BEGIN

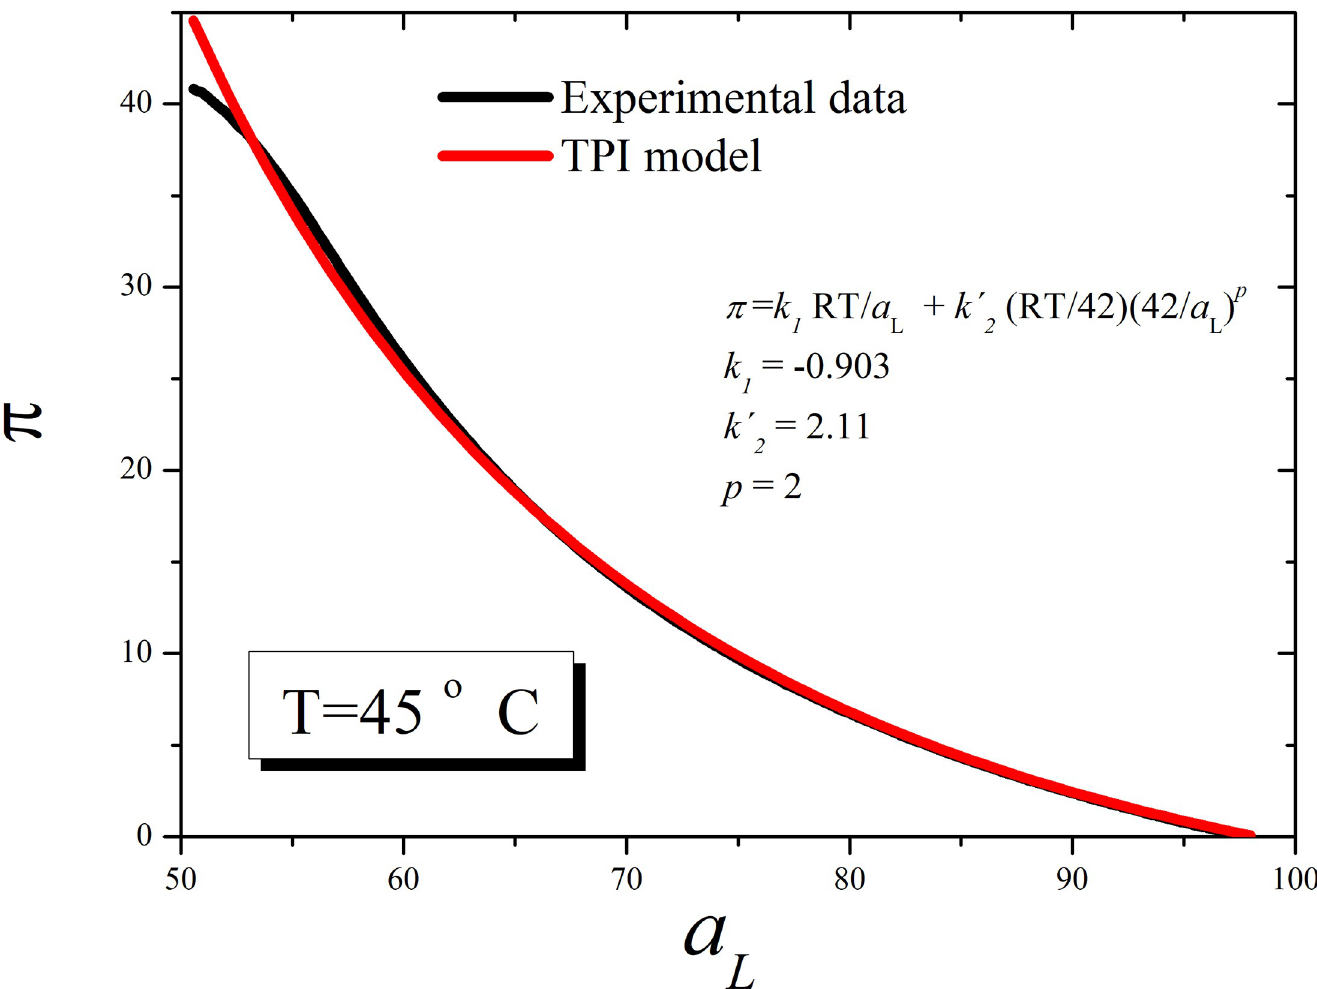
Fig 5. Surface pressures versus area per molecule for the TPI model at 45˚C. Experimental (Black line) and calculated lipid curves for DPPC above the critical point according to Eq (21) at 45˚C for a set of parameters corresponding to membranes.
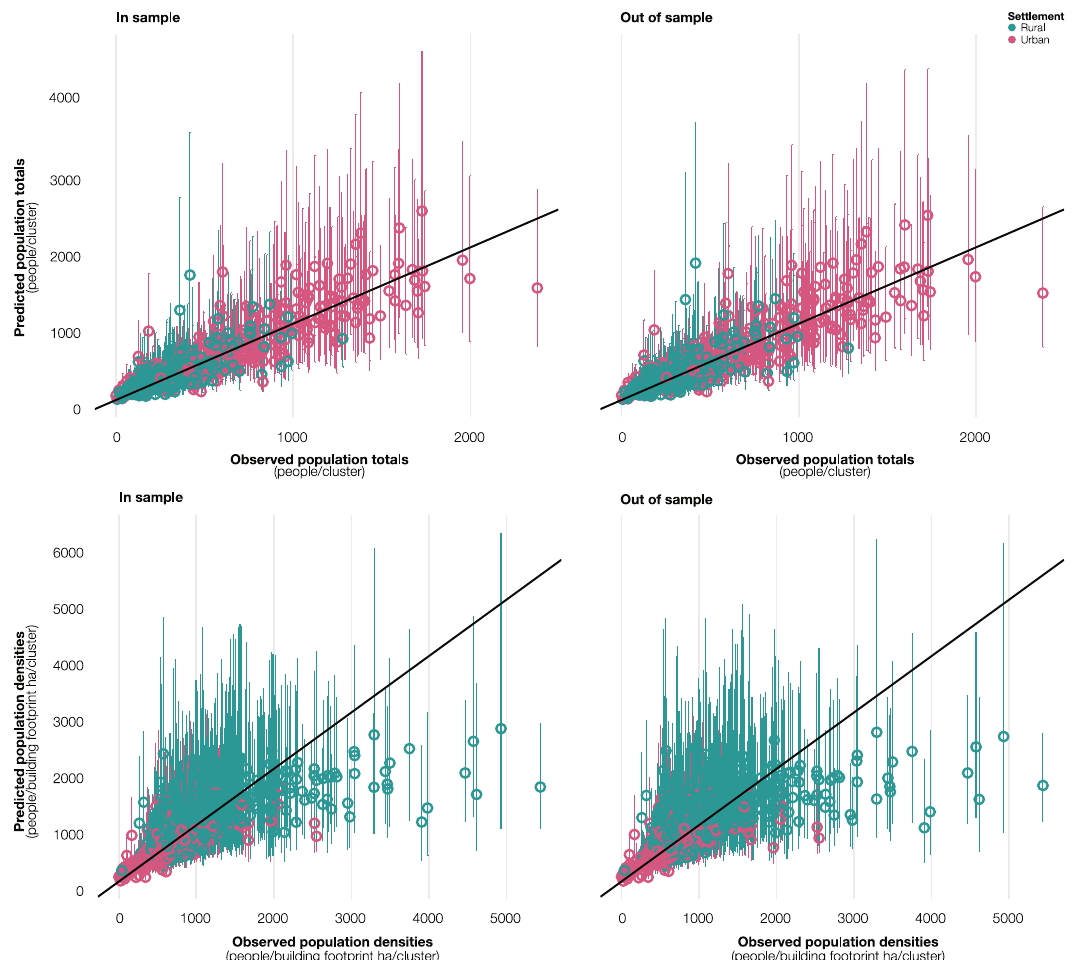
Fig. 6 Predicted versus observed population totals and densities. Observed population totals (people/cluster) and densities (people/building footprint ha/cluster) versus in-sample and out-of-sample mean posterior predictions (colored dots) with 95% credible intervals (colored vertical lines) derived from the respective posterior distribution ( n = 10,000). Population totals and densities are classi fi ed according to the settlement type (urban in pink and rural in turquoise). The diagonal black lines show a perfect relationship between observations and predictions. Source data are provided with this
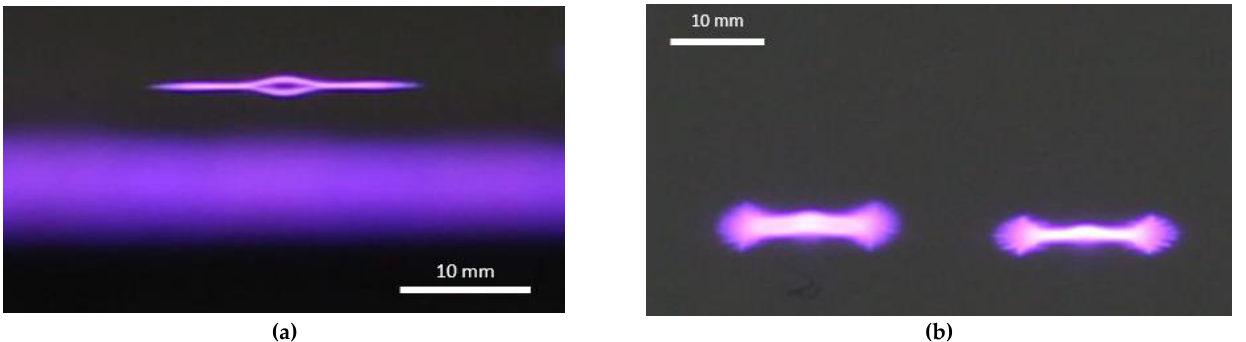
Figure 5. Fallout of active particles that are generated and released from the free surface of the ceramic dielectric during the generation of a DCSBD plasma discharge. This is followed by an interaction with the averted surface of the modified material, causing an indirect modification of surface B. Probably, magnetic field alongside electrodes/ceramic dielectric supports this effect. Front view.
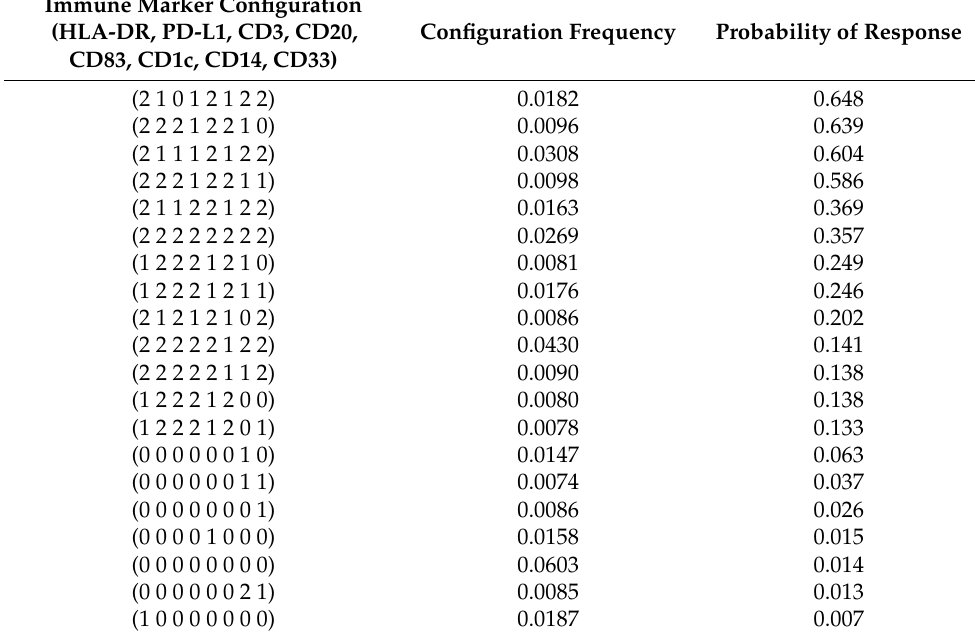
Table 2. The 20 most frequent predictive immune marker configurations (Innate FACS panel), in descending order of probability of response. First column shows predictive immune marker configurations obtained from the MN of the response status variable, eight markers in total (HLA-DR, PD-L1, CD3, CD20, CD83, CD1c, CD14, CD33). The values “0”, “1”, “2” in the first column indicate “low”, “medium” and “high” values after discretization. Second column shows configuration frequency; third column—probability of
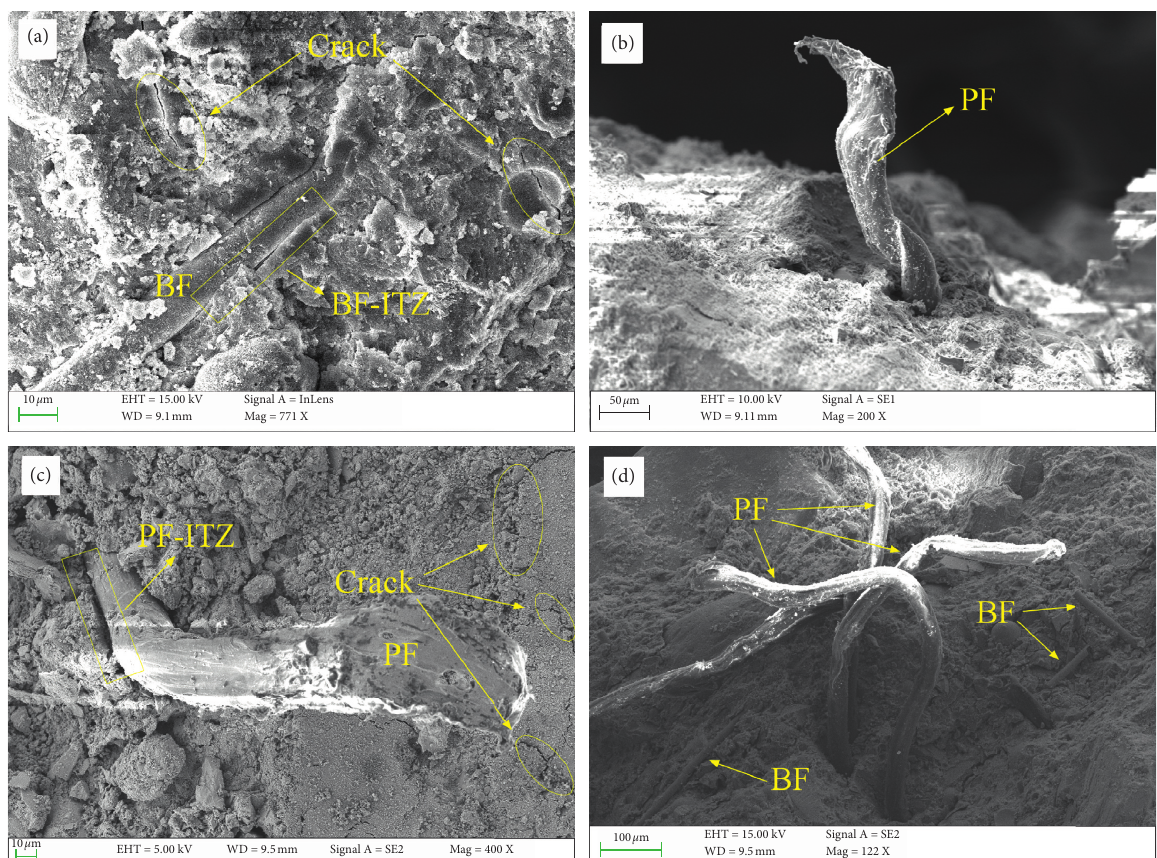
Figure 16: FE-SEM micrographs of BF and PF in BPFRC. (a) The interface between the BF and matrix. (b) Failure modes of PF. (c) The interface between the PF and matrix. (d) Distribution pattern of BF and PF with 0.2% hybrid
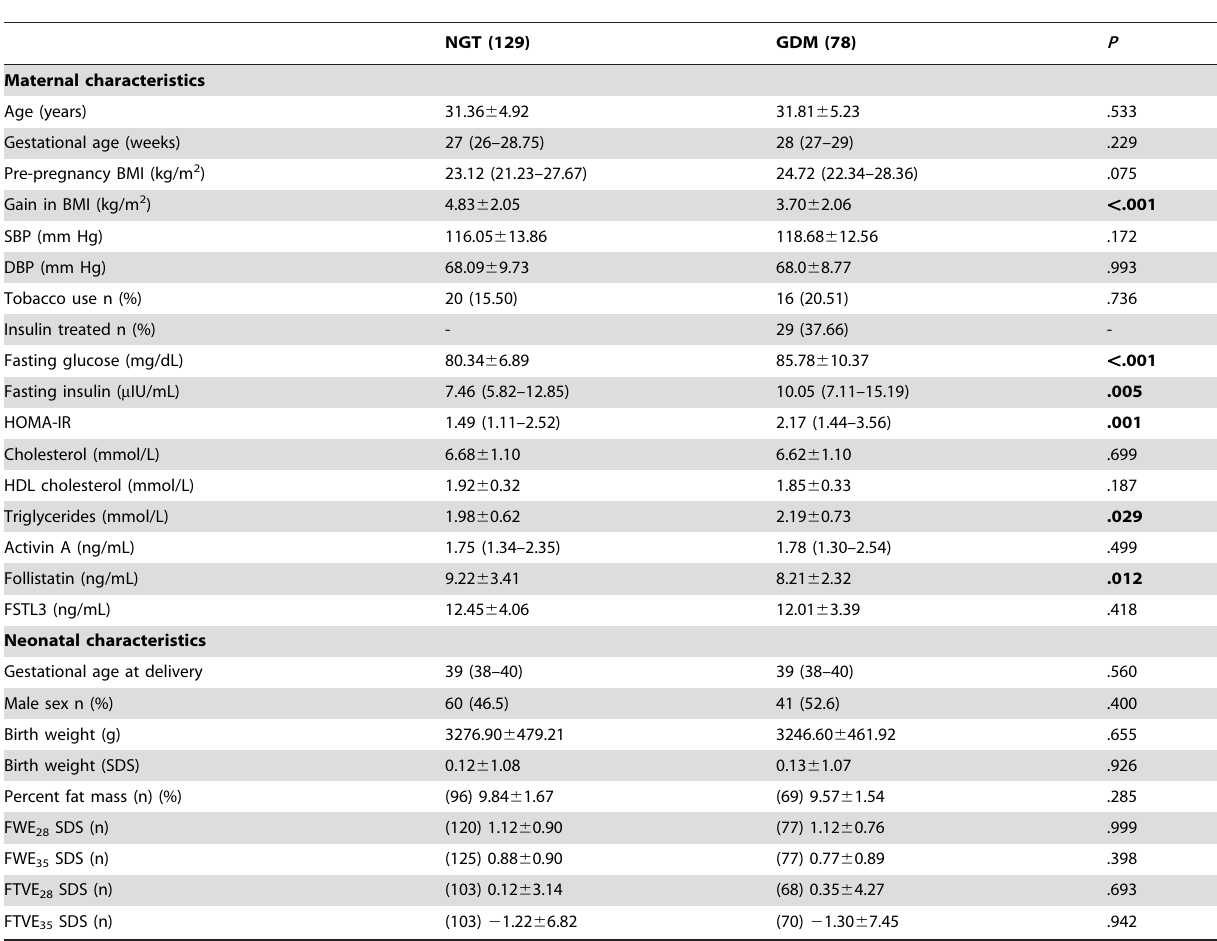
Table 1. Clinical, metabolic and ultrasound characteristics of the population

END

● EXERCISE REQUIREMENTS
Output the listing unchanged, pictures excluded.

● RESULT BELOW
Fig 5. Surface pressures versus area per molecule for the TPI model at 45˚C. Experimental (Black line) and calculated lipid curves for DPPC above the critical point according to Eq (21) at 45˚C for a set of parameters corresponding to membranes.
Fig. 6 Predicted versus observed population totals and densities. Observed population totals (people/cluster) and densities (people/building footprint ha/cluster) versus in-sample and out-of-sample mean posterior predictions (colored dots) with 95% credible intervals (colored vertical lines) derived from the respective posterior distribution ( n = 10,000). Population totals and densities are classi fi ed according to the settlement type (urban in pink and rural in turquoise). The diagonal black lines show a perfect relationship between observations and predictions. Source data are provided with this
Figure 5. Fallout of active particles that are generated and released from the free surface of the ceramic dielectric during the generation of a DCSBD plasma discharge. This is followed by an interaction with the averted surface of the modified material, causing an indirect modification of surface B. Probably, magnetic field alongside electrodes/ceramic dielectric supports this effect. Front view.
Table 2. The 20 most frequent predictive immune marker configurations (Innate FACS panel), in descending order of probability of response. First column shows predictive immune marker configurations obtained from the MN of the response status variable, eight markers in total (HLA-DR, PD-L1, CD3, CD20, CD83, CD1c, CD14, CD33). The values “0”, “1”, “2” in the first column indicate “low”, “medium” and “high” values after discretization. Second column shows configuration frequency; third column—probability of
Figure 16: FE-SEM micrographs of BF and PF in BPFRC. (a) The interface between the BF and matrix. (b) Failure modes of PF. (c) The interface between the PF and matrix. (d) Distribution pattern of BF and PF with 0.2% hybrid
Table 1. Clinical, metabolic and ultrasound characteristics of the population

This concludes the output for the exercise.